Dr Dre wins legal battle over The Chronic

Dr Dre has won a major legal battle over digital sales of his landmark album The Chronic. After years of litigation, a judge has ruled that a reissue of the 1992 LP violated the terms of the hip-hop star's contract with Death Row Records, which allowed only physical sales of the album.

Dre has spent millions fighting the label he co-founded. The rapper and producer launched Death Row in 1991, and The Chronic was its first release. Dre left the label five years later, after a notorious dispute with co-founder Suge Knight. Though Death Row was sold in 2008, the new owners decided to capitalise on its catalogue by reissuing The Chronic in September 2009 as The Chronic Re-Lit. This was a remastered version of the album, louder and with better "sonic clarity", according to Billboard. Dre has since launched several lawsuits, arguing that Death Row did not have the right to reissue the album, as well as pursuing the label over digital sales of his tracks.

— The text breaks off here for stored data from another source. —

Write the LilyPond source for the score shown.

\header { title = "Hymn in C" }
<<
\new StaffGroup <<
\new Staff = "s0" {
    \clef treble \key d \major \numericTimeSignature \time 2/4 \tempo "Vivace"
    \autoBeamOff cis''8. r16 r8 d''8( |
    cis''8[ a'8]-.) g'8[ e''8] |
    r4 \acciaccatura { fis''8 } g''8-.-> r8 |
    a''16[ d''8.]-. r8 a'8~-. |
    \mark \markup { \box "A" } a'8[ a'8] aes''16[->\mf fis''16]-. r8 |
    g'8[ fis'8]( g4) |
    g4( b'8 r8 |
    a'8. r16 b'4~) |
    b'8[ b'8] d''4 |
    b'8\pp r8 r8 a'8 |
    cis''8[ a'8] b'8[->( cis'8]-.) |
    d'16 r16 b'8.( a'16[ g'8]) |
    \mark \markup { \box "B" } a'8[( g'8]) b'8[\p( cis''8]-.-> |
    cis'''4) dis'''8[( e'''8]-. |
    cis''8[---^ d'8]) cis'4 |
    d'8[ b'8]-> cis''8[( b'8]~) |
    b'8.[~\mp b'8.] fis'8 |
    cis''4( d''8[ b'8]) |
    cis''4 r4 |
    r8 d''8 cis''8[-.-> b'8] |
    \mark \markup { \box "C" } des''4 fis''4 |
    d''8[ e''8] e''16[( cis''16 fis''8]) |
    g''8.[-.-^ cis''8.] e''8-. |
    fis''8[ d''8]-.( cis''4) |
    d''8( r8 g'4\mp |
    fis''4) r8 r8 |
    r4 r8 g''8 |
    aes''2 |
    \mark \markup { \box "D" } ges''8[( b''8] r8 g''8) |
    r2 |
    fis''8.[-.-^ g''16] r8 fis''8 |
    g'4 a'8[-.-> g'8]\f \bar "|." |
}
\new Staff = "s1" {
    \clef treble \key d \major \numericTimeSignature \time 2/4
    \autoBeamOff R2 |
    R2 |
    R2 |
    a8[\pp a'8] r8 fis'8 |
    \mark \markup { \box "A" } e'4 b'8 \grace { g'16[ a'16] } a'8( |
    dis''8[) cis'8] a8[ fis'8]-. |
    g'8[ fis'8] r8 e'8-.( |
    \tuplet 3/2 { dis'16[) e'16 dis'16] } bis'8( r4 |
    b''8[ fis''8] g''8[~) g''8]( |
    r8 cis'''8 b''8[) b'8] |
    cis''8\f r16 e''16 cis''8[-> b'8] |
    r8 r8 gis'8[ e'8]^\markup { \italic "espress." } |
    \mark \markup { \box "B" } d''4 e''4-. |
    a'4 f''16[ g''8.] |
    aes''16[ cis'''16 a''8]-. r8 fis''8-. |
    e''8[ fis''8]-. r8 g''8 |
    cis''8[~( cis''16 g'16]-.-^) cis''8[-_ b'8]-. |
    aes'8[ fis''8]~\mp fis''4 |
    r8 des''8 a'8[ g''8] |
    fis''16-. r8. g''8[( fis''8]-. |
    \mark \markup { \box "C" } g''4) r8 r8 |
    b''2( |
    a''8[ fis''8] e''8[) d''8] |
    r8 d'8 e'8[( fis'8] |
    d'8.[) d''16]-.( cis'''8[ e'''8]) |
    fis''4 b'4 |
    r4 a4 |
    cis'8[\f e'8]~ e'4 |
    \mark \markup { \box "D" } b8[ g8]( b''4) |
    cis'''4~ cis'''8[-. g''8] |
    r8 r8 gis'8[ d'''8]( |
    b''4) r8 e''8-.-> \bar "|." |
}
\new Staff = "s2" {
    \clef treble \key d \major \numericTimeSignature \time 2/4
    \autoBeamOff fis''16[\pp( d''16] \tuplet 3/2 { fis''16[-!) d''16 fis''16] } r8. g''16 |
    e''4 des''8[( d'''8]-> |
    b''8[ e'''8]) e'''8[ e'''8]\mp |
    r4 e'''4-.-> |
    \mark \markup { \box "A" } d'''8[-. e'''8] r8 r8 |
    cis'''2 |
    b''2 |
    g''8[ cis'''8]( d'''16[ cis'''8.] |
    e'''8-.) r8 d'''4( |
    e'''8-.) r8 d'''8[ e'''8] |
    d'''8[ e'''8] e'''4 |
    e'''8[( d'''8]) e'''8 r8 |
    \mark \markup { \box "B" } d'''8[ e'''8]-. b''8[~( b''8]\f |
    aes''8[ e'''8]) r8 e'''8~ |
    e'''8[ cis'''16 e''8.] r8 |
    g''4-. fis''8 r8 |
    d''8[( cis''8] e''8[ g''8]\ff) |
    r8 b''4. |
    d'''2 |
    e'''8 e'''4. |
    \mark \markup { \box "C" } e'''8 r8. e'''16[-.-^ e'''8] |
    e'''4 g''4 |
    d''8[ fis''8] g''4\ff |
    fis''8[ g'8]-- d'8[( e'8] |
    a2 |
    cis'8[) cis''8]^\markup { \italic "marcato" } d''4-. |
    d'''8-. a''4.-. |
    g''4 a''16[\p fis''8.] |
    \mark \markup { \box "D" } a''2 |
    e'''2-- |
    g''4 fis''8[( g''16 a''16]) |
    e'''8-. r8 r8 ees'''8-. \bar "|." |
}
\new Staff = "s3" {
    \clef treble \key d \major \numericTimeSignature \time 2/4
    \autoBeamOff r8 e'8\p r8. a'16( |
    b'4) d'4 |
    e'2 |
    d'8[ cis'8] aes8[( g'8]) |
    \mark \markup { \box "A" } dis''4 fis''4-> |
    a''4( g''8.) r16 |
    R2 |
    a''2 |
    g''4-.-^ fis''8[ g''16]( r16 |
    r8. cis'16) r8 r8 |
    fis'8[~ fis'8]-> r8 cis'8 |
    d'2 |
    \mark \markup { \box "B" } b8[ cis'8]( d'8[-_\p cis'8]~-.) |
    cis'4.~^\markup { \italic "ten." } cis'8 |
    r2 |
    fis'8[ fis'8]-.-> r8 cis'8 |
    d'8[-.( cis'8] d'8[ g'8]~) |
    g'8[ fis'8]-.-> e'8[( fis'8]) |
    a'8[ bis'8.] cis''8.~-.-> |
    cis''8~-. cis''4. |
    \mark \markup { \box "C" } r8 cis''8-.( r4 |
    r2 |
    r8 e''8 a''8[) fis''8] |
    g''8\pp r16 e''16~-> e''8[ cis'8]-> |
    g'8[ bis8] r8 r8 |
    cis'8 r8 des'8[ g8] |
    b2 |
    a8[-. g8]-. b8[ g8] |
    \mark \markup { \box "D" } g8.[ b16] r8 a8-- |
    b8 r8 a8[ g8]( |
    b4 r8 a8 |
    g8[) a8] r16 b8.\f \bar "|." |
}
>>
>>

This week, US district court judge Christina Snyder found that the terms of Dre's Death Row contract unambiguously prohibited the label from selling digital versions of his songs. "For years, Death Row Records forgot about Dre," his lawyer said. "We are gratified that the federal court has [agreed] that Death Row has no right to engage in such tactics." The case will now proceed to the issue of damages, Reuters reports, though the exact amount may be decided by a jury trial.

The decision is a turnaround from Snyder's ruling last year, which dismissed Dre's claim that The Chronic Re-Lit consisted of trademark infringement, false endorsement and a publicity rights violation. Citing the Monty Python rule, the judge found Death Row's tweaks of the album cover to be "minor and inconsequential".

The Monty Python rule was set in 1976, when the British comedy troupe sued American network ABC. The Pythons complained that their series had been heavily edited for US TV, without permission, and thus constituted copyright infringement. A judge ruled against the Flying Circus act, finding that ABC's changes were cosmetic.

Dr Dre is one of several high-profile artists to contest rights to digital royalties. Acts including Pink Floyd and Eminem have argued for millions in unpaid fees, mostly due to contracts that predate the boom in downloads.